- _About this exercise_: The lines to find are those in the entries that hold the word "bottom"; copy every one of them.
====== Available data ======
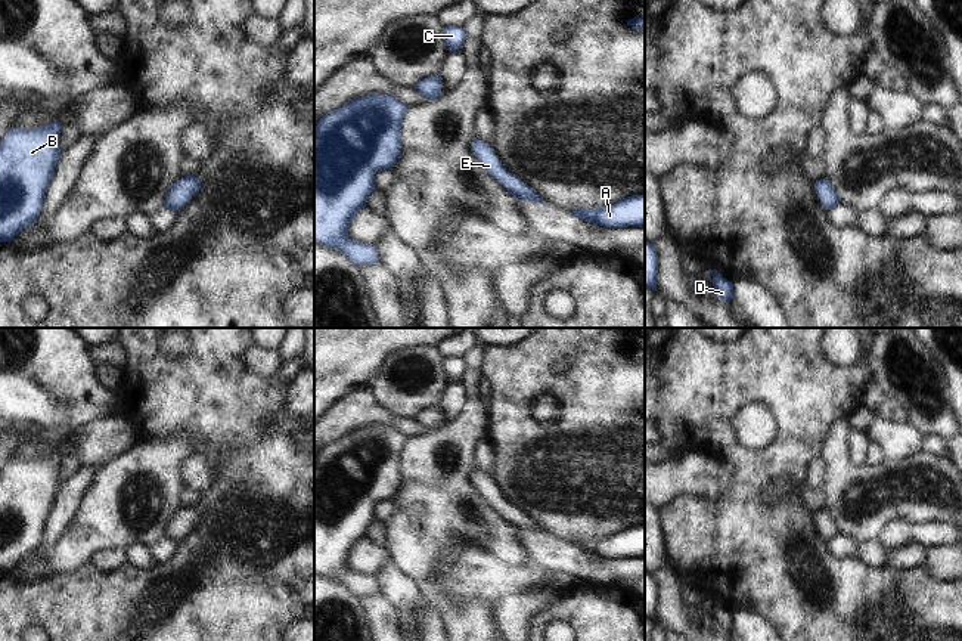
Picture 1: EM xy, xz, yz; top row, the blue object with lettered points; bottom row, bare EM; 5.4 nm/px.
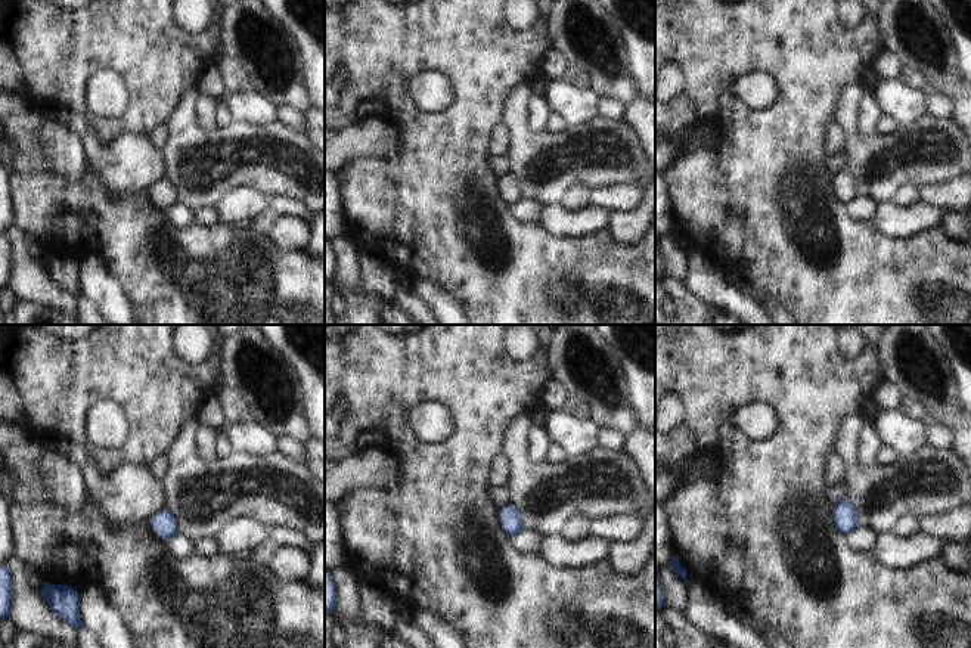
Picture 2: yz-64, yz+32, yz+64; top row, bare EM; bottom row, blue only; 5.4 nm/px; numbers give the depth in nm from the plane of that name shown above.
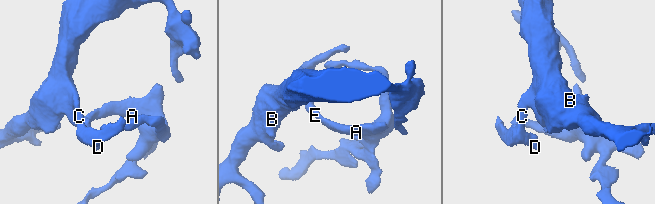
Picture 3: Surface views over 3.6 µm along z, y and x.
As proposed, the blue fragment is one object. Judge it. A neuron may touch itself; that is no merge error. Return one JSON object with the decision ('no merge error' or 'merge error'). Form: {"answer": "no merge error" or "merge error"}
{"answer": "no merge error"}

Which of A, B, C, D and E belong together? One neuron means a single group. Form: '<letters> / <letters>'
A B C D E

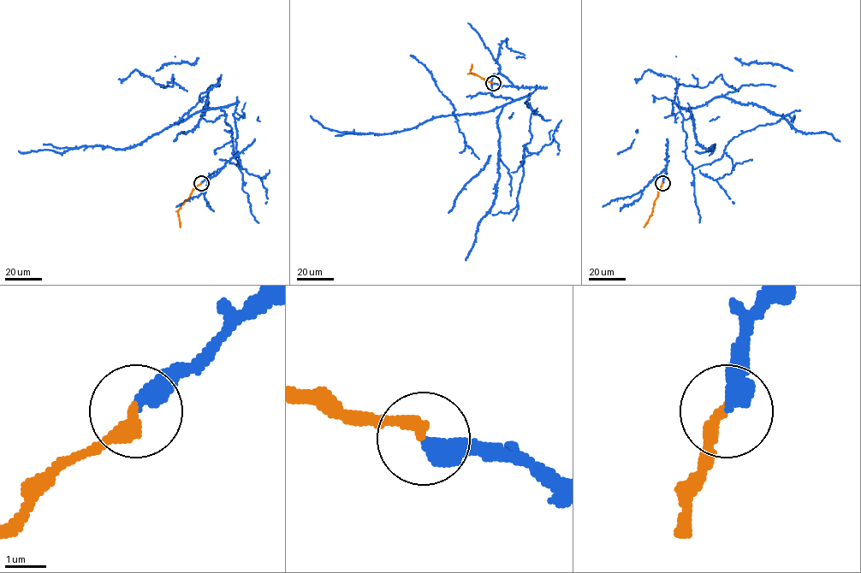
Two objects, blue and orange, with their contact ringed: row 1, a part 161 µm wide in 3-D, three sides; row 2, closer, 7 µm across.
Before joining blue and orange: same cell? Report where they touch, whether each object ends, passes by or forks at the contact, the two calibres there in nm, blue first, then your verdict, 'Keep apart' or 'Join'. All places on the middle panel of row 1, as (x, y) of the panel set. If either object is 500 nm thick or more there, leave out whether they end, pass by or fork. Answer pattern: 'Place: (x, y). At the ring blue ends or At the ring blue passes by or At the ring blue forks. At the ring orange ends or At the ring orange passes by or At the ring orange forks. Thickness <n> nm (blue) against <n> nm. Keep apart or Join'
======
- _Answer below_:
Picture 1: EM xy, xz, yz; top row, the blue object with lettered points; bottom row, bare EM; 5.4 nm/px.
Picture 2: yz-64, yz+32, yz+64; top row, bare EM; bottom row, blue only; 5.4 nm/px; numbers give the depth in nm from the plane of that name shown above.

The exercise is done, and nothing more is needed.